As time passes, many Americans will see the consequence of treating what is fundamentally a problem of untreated mental illness and addiction as a problem of poverty, high rents, and NIMBYs. And some of them, perhaps even progressive comedians like John Oliver, will come to find humor, and humility, from the fact that so many of us got it so wrong, for so long.
Progressives don’t believe that people have the seeds of their own destruction within them… they project those onto society and deceive themselves into believing that human nature can be reprogrammed through consciousness raising.
This lie is a version of the Pelagian heresy. The late Poul Anderson, who Michael reminds me of, denounced it in his fiction, especially “Orion Shall Rise”. Every human has to make a choice between good and evil… and those progressives that pave a broad smooth path toward evil serve evil and, I believe, are ultimately consumed by evil.
Oddly enough, Shellenberger insists on sticking to the dogma that high housing prices have nothing to do with homelessness, in spite of overwhelming research indicating that it does. Also, common sense, if I may invoke this. My mentally ill sister lives in a trailer in Twenty-Nine Palms which costs her $400/mo. She can afford this on her SSI and Food Stamps. She would not be able to afford to be housed in expensive San Francisco.

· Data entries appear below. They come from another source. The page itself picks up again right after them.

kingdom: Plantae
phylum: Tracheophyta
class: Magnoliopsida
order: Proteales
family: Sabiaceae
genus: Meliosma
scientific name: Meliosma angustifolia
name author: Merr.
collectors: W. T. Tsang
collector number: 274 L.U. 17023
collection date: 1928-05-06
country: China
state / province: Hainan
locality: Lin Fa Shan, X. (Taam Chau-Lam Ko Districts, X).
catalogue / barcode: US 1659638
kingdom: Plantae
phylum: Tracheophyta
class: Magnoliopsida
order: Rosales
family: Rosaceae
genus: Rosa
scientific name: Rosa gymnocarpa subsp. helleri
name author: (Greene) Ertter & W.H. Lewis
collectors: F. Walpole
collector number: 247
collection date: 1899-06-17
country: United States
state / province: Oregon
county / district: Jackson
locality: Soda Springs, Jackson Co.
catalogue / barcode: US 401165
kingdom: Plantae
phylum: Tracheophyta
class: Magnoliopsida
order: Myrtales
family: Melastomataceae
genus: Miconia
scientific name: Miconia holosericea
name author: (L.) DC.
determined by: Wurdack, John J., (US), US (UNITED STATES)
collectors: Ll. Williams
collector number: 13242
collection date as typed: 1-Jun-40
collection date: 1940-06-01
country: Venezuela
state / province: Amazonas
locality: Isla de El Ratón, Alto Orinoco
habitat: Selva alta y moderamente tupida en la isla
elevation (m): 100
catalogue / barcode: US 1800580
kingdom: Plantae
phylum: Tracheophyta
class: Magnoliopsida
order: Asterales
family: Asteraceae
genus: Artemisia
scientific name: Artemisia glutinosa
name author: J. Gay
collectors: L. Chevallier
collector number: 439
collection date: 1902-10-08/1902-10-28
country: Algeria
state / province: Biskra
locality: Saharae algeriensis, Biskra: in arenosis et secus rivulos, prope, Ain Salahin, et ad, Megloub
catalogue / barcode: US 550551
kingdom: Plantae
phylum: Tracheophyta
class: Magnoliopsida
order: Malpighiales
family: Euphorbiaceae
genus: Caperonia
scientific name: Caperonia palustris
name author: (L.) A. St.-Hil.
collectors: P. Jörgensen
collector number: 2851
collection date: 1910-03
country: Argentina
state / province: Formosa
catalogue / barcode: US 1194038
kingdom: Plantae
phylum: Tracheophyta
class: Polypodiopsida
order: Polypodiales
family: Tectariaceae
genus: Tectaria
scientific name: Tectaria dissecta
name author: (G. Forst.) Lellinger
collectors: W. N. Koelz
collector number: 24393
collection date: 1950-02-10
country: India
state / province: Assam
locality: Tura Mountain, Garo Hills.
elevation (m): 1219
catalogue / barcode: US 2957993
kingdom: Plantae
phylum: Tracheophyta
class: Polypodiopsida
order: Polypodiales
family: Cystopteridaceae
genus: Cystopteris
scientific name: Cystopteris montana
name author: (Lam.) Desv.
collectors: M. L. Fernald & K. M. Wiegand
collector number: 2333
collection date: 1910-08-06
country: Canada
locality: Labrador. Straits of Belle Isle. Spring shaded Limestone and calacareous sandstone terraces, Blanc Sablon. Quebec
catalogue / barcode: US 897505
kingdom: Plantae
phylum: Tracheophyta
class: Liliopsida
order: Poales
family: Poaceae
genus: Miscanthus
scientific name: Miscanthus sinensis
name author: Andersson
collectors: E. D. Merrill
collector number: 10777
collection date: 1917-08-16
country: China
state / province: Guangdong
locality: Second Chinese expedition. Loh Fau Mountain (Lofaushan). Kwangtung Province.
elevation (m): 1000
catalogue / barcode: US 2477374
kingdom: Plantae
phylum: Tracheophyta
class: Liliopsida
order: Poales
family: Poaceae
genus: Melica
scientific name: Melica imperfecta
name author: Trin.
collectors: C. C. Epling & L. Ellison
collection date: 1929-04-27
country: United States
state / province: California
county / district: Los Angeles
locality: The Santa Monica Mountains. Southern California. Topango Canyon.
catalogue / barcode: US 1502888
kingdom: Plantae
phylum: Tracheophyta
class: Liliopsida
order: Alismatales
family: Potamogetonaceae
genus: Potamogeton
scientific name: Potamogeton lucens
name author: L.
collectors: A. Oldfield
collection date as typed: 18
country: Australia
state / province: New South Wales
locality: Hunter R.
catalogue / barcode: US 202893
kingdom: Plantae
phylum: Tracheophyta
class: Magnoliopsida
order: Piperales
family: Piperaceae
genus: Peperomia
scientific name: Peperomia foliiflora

Of course, homelessness has many causes and it is no doubt true that mental illness and drug addiction are both causes of and the result of being homeless. He rightly blames policy changes in the 60s and 70s as the root cause of the explosion of the homeless population while ignoring the huge decrease in funding for HUD, which was the housing provider of last resort. Also, both Progressives and Conservatives supported the Lanterman–Petris–Short (LPS) Act, which released a huge population of mentally ill into our communities.
Housing First is a policy with a mixed bag. I think the fairest assessment of it from The Manhatten Institute (a right of center policy institute).
Key Findings
1) Housing First has not been shown to be effective in ending homelessness at the community level, but rather, only for individuals.
2) A Housing First intervention for a small segment of “high utilizer” homeless people may save taxpayers money. But making Housing First the organizing principle of homeless services systems, as urged by many advocates, will not save taxpayers money.
3) Housing is not the same as treatment. Housing First’s record at addressing behavioral health disorders, such as untreated serious mental illness and drug addiction, is far weaker than its record at promoting residential stability.
4) Housing First’s record at promoting employment and addressing social isolation for the homeless is also weaker than its record at promoting residential stability.
I am a little confused by Micheal's last statement:
As time passes, many Americans will see the consequence of treating what is fundamentally a problem of untreated mental illness and addiction as a problem of poverty, high rents, and NIMBYs.
I think there must be a "not" in there. I would agree that high rents and NIMBYs are a huge root cause but certainly not the only and probably not the primary cause of homelessness.